Yes, I sympathise with everyone back home with their Facebook snow photos and Twitter complaints about driving in the stuff. I've been there, I understand. But winter is not winter without a bit of snow.

Anyway, we got some snow. So on this snowy Saturday, we walked through the Altstadt to a bakery for breakfast and sat by the window and watched the snow fall. The Altstadt is also the Dorf's party centre, so there was almost no one around, aside from the odd parent struggling to pull sleds carrying a kids dressed like eskimos. 

As the falling snow let up, we visited the Japanese garden – there is a big Japanese population in the Dorf, though not as big as the German population. Nothing was in bloom, of course, but the pond was frozen and the snow has settled on the trees.

I’ll let the photos speak of the garden for themselves, but it really demonstrates that a little bit of white makes the grey a little more bearable.


I'm not the only one happy about the snow. Check out this photobombing snowman:
happy about the snow and likely happy about being made. 
The Japanese garden.
A happy Hungarian in a Japanese garden in Germany, posing for the Canadian photographer.

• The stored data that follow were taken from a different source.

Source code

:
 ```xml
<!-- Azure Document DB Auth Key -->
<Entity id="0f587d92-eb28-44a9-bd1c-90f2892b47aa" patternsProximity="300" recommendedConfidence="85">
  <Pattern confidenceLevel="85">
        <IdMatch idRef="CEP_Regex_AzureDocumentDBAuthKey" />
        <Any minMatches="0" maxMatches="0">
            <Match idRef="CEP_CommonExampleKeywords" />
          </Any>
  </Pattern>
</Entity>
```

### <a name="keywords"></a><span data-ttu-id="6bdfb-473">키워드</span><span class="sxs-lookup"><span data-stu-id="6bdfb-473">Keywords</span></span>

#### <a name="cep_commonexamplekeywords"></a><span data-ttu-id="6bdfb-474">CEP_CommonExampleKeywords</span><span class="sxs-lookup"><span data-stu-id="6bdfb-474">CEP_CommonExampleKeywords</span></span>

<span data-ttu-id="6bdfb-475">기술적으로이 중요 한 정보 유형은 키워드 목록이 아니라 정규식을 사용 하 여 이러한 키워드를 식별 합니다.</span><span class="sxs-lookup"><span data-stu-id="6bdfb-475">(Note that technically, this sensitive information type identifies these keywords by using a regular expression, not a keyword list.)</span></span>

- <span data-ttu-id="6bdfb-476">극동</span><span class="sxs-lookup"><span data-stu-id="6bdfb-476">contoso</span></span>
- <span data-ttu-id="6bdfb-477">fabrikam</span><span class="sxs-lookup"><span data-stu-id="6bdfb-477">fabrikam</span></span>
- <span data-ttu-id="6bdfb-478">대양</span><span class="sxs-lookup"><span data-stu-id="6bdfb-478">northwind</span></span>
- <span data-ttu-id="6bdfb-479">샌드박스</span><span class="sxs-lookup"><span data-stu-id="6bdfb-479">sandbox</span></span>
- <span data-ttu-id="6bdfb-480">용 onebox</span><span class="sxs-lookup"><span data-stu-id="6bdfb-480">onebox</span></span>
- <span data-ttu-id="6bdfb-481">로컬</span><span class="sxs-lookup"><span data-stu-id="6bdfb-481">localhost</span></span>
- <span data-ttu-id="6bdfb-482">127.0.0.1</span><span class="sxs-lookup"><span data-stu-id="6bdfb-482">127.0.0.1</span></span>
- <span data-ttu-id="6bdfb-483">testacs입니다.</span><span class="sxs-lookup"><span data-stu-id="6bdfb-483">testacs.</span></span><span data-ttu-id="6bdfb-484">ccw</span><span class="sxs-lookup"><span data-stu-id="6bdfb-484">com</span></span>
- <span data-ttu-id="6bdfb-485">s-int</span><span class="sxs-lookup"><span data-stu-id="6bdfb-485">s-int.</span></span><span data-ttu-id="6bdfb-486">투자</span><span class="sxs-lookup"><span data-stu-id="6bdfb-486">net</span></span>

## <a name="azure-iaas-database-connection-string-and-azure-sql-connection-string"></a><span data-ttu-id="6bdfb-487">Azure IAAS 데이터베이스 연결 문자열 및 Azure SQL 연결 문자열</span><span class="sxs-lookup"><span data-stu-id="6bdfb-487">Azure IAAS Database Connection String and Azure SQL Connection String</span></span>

Finally that first post of 2015

Clearly keeping up with the blog was not a New Year’s resolution.

If it was a resolution, it’s not completely my fault for lacking the resolve. After spending the holidays in Canada, I returned to the Dorf jet lagged and then bed/toilet ridden with a vicious stomach virus.

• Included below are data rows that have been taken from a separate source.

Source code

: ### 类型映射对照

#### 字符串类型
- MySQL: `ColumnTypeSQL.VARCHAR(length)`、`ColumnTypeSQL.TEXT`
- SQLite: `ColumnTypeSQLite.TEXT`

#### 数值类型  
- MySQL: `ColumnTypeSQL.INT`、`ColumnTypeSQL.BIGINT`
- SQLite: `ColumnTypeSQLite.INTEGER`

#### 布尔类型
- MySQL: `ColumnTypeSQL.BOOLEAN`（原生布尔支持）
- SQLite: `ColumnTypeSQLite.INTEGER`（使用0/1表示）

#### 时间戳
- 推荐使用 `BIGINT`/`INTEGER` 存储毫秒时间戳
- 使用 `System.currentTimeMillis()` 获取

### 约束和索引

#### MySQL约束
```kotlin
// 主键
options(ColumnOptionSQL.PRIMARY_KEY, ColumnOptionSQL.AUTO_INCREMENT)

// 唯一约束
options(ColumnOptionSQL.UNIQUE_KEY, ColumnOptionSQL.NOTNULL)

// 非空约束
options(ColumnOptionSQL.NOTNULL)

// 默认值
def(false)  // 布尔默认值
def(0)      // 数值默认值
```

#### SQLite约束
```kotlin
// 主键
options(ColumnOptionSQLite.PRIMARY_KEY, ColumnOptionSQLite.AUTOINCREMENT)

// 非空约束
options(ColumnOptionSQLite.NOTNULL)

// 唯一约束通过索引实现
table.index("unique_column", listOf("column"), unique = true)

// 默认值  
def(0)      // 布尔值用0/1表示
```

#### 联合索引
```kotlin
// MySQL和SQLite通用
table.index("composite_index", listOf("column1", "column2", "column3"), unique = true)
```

I fly into the Dorf on the morning of New Year’s Eve. which meant after a long nap, a scalding shower, and some hot wine, Kata and I were able to see the midnight firework celebration.

Or should I say, firework conflagration. 

In the Dorf, and other parts of Germany apparently, a festive fireworks display isn’t under the purview of the local authorities. It is a democratic affair. Everyone gathers in the city’s open spaces, especially along the river, with armfuls of fireworks that would be considered illegal in some countries.

As midnight approaches, everyone begins firing off their fireworks every which way. People are throwing around firecrackers, firing bottle rockets from their hands, and even setting off the hefty mortar-type fireworks. All of this is occurring in the crowds along the length of the Rhine and over the bridges spanning it.

The effect is part chaotic firework display, part Afghan wedding celebration – where they fire Kalashnikovs wildly enough into the air to attract the wrath of jet fighters – and mostly war zone. I’m not sure if anyone lost an eye or a finger, but we wouldn't know since no one would have heard their cries of pain over the commotion.

Oh, and this is all taking place in Germany, a country known for a bureaucracy that has a permit or paper form for for everything. The attitude towards fireworks is pretty laissez-faire here.

Once we got away from the crowds and their indiscriminate fireworks, we were able to stand back and appreciate the chaos, which is hard to find in not-so-chaotic Germany, but isn't so bad when you find it.